In 1987, at the age of 30, Abby got her GED. She then entered the CUNY Baccalaureate Program – a special undergraduate program administered by The Graduate Center that is particularly well-suited to students like Abby returning to college as adults. Along the way, she found herself attracted to forensic psychology -- vocationally, avocationally, and academically. As a result of a paper encountered in one of her classes, she tracked down a female mentor, for whom she worked while pursuing her degree. She graduated summa cum laude in 1992 and entered The Graduate Center’s Ph.D. Program in Criminal Justice, where her faculty mentor became the eminent psychiatrist and author, Robert Jay Lifton.

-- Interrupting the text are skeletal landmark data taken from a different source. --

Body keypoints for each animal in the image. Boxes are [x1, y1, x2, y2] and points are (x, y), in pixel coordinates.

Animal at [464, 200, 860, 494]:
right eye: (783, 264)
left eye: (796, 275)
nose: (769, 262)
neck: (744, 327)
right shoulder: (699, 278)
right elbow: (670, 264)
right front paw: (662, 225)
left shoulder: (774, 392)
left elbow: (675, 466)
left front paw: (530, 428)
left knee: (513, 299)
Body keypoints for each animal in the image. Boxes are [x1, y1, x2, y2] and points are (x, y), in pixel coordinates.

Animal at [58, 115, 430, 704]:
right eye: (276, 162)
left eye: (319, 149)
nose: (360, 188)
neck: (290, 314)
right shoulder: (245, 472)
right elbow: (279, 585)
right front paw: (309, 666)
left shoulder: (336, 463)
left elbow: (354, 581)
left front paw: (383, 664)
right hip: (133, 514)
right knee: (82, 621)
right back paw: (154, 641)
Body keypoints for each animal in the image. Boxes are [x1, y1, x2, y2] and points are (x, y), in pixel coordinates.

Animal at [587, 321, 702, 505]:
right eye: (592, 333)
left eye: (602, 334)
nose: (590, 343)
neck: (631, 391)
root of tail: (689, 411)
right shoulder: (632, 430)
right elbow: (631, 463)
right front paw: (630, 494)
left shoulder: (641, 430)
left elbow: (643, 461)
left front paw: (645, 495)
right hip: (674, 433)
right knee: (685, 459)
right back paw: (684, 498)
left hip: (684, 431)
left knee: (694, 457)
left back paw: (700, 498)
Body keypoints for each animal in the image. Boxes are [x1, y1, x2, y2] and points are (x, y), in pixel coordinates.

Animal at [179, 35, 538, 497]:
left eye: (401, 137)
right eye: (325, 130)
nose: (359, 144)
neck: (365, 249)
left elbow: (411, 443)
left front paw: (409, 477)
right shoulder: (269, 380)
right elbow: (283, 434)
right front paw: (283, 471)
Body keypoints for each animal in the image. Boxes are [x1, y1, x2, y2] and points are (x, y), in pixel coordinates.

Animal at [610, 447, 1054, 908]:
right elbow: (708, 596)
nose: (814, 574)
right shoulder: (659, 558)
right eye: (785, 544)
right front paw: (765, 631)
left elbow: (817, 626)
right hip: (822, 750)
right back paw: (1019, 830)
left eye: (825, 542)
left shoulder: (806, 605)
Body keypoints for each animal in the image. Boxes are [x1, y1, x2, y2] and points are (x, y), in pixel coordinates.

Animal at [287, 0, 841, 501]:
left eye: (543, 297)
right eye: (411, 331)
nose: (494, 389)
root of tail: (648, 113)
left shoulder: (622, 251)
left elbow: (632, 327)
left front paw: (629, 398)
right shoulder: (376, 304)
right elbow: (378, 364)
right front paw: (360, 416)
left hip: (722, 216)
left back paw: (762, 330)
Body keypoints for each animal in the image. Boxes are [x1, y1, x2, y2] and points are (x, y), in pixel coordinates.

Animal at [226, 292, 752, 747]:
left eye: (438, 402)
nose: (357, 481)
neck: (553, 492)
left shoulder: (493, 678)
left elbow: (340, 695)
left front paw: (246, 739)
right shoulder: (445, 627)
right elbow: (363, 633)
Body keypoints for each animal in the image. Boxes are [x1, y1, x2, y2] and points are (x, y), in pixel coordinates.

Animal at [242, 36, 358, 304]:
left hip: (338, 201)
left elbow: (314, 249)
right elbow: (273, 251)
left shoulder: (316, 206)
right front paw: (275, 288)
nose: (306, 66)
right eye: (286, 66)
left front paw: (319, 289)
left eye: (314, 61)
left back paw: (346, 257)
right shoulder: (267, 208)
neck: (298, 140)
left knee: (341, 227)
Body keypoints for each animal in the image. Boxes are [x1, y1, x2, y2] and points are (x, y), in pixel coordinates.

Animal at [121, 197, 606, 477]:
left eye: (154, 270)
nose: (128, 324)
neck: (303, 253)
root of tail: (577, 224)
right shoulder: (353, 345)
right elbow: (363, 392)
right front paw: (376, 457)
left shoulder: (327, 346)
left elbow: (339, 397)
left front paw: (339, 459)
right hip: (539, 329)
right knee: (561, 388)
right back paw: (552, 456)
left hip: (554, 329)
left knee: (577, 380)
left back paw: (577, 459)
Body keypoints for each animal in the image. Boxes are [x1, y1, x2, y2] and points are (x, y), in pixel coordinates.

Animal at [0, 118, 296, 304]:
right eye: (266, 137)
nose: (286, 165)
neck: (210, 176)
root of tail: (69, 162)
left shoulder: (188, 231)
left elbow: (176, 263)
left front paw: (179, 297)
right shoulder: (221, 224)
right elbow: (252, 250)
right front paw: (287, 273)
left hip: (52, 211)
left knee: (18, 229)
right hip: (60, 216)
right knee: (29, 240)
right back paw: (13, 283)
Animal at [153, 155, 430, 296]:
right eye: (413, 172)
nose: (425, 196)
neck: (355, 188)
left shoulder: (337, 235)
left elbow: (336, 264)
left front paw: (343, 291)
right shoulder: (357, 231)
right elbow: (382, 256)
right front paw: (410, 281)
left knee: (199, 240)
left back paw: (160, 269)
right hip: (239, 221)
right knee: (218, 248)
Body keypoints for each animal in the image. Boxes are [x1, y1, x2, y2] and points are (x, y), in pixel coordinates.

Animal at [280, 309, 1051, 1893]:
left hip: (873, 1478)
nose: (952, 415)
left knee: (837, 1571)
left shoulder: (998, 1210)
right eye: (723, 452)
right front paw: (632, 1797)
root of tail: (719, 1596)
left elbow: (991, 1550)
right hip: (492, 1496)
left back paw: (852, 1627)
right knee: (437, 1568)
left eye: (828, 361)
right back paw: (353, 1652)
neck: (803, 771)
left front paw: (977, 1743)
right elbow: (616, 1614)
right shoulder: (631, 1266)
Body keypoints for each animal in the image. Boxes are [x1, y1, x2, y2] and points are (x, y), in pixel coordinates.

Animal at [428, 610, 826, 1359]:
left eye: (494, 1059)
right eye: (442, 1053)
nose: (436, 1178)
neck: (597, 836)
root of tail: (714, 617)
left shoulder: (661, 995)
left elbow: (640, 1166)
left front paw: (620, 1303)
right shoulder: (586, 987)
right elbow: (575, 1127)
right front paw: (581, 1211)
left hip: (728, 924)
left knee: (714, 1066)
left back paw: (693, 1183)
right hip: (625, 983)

Over the next eight years, in addition to her doctoral studies, she taught at John Jay College of Criminal Justice – where she is currently on the faculty – and started a family. (She now has two children, one five years old and one 16 months.) On June 1 – at the age of 43 years and 30 years after she dropped out of junior high school -- she will receive her Ph.D. The title of her dissertation is "Dissociation and Crime: Abuse, Mental Illness, and Violence in the Lives of Incarcerated Men."

Frank Rosengarten: From Ph.D. to Ph.D.

When Frank Rosengarten retired in 1992, he took up a lifelong interest that his job, almost by definition, kept him from pursuing: the serious study of French literature. Furthermore, he decided the best way to study French literature was to pursue a Ph.D. at the CUNY Graduate Center.

What makes Rosengarten’s story somewhat unusual is that this would be his second Ph.D. and he would receive it from the same institution from which he had retired as a member of the faculty. He had received his first Ph.D. in 1962 from Columbia University in Italian literature and it was his career as an Italian literature scholar on the faculty of The Graduate Center’s Ph.D. Program in Comparative Literature (and at Queens College) that had precluded the serious study of French literature.

So on June 1, Frank Rosengarten, at the age of 73, will receive his second Ph.D., this time in French, from the CUNY Graduate Center, where he remains an emeritus member of the faculty. His dissertation is titled "Literary Text and Ideology in the Writings of the Young Marcel Proust (1885 -1900)," and it will be published by Peter Lang Publishers, Inc., early next year.